Along with our community manager and marketing assistant, I attended the 2015 Philly Women in Tech Summit in April. The event included exciting keynote speakers such as Kelly Hoey and Renee Chenault-Fattah. A fantastic networking opportunity, the event featured several planned tracks. More importantly, I noticed some organic themes that came up in discussion. Here are four key things I learned at the Philly Women in Tech Summit.
A Reminder I Needed: Yes, Blogging is a Real Job
I've been paid to write blog posts and articles before. I made a living off of it for years! However, it's hard to get past the whole stereotype of blogging (or working at home) being 'fake' when it comes to an actual career path. Connecting with other women who blog and listening to noted speakers affirmed the value of blogging as well as the blogger herself. I'm pretty sensitive about the whole 'working at home' thing, even when I'm working on the SEMrush blog after hours at home.
Many people just don't take it seriously, and on top of that, doing anything 'at home' as a woman just opens the door to reinforcing negative (untrue, unfair) stereotypes of moms and other women who work at home. It's really hard to succeed if you let yourself get held back by the silly fears of perception, but women are often hyper-aware of these stereotypes. Connecting with each other in a professional setting helps us reaffirm our value in a positive way.
Defying Expectations Comes With the Job
Along with the aforementioned negative stereotypes, being a woman in tech isn't easy. You have to deal with all the other challenges professional women face. However, since innovation is an expectation in this industry, so is the expectation that you will defy any limits placed on you. This is a real strength of working in tech!
You can sidestep some of the outdated corporate mentality by becoming an entrepreneur or finding employment with a dynamic startup or forward-thinking company that appreciates innovation.
Change What You Don't Like
When progress isn't happening fast enough in our industry, it's easy to gripe and commiserate with others. When I attend events and conventions and look at the experts on the panel (diverse or not), I tend to think 'they're the experts and I'm in the audience.' However, enacting change was a positive theme throughout the summit. This point felt especially personal to me, having recently participated in my first panel at a comic book convention, still wondering if I really had any place there. Months later, another convention ran an all-male panel about women in comics and I realized I should probably make an effort to participate in fan community events more aggressively in the future.

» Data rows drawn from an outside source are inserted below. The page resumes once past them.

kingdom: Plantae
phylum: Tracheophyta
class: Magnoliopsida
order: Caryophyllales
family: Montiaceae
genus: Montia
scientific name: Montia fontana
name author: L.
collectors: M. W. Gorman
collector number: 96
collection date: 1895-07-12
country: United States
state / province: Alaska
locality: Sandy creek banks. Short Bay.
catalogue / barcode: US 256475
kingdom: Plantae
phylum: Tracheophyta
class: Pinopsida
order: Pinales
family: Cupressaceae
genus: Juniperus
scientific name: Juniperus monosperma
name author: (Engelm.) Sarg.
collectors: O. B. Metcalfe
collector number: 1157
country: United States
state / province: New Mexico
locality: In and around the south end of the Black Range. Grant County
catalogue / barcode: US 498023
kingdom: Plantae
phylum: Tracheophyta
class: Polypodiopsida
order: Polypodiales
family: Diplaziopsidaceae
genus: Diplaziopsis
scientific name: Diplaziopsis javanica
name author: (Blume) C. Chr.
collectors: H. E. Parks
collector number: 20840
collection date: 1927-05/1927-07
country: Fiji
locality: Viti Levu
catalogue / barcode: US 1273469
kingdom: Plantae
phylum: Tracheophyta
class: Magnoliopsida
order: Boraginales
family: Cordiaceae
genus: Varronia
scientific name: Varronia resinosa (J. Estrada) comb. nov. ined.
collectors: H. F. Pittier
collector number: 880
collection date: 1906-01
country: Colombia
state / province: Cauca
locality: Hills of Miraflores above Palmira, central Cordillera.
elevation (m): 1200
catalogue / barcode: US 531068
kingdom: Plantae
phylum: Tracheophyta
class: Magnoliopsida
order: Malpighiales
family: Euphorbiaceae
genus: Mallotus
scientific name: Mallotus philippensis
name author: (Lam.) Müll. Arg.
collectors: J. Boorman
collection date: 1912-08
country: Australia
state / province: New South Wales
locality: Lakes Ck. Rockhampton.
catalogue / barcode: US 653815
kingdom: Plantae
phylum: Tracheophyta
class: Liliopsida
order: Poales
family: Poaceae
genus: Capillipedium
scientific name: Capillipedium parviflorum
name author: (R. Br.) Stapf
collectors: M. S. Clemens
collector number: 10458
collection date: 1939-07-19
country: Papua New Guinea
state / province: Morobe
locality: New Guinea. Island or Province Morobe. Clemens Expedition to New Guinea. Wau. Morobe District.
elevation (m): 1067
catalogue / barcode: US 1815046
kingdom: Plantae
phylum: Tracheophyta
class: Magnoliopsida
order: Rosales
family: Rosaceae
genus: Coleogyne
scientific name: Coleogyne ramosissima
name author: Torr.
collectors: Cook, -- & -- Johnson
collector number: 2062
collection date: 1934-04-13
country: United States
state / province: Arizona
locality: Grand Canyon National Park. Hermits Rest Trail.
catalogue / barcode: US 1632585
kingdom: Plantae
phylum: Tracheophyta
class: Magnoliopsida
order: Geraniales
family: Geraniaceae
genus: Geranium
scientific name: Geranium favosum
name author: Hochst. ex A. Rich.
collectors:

My takeaways from the summit were:
- If you have authority and expertise, use it in a positive way to bring change.
- Ask yourself: would a man second-guess whether he's qualified to participate on a panel after being asked?
'Women in Tech' Includes a Wide Range of Roles
When our community manager first asked me if I was interested in heading to the Philly Women in Tech Summit, I immediately accepted – and then wondered if I really belonged at a conference for women in technology. I've been blogging since the days of LiveJournal and learned my WordPress basics by writing about what I love. My perception of a woman in tech fell in line with other aspects of STEM – someone working with hardware, elaborate code or equations.
However, as several of the speakers noted, 'women in tech' covers most employed in the industry, including those of us who manage digital content and communities. I came to my current role from a digital publishing background. Thinking about tech in broader terms not only helps me find my own place in the community, but also helps me think about the wide variety of content we can serve to the tech industry here on the SEMrush Blog.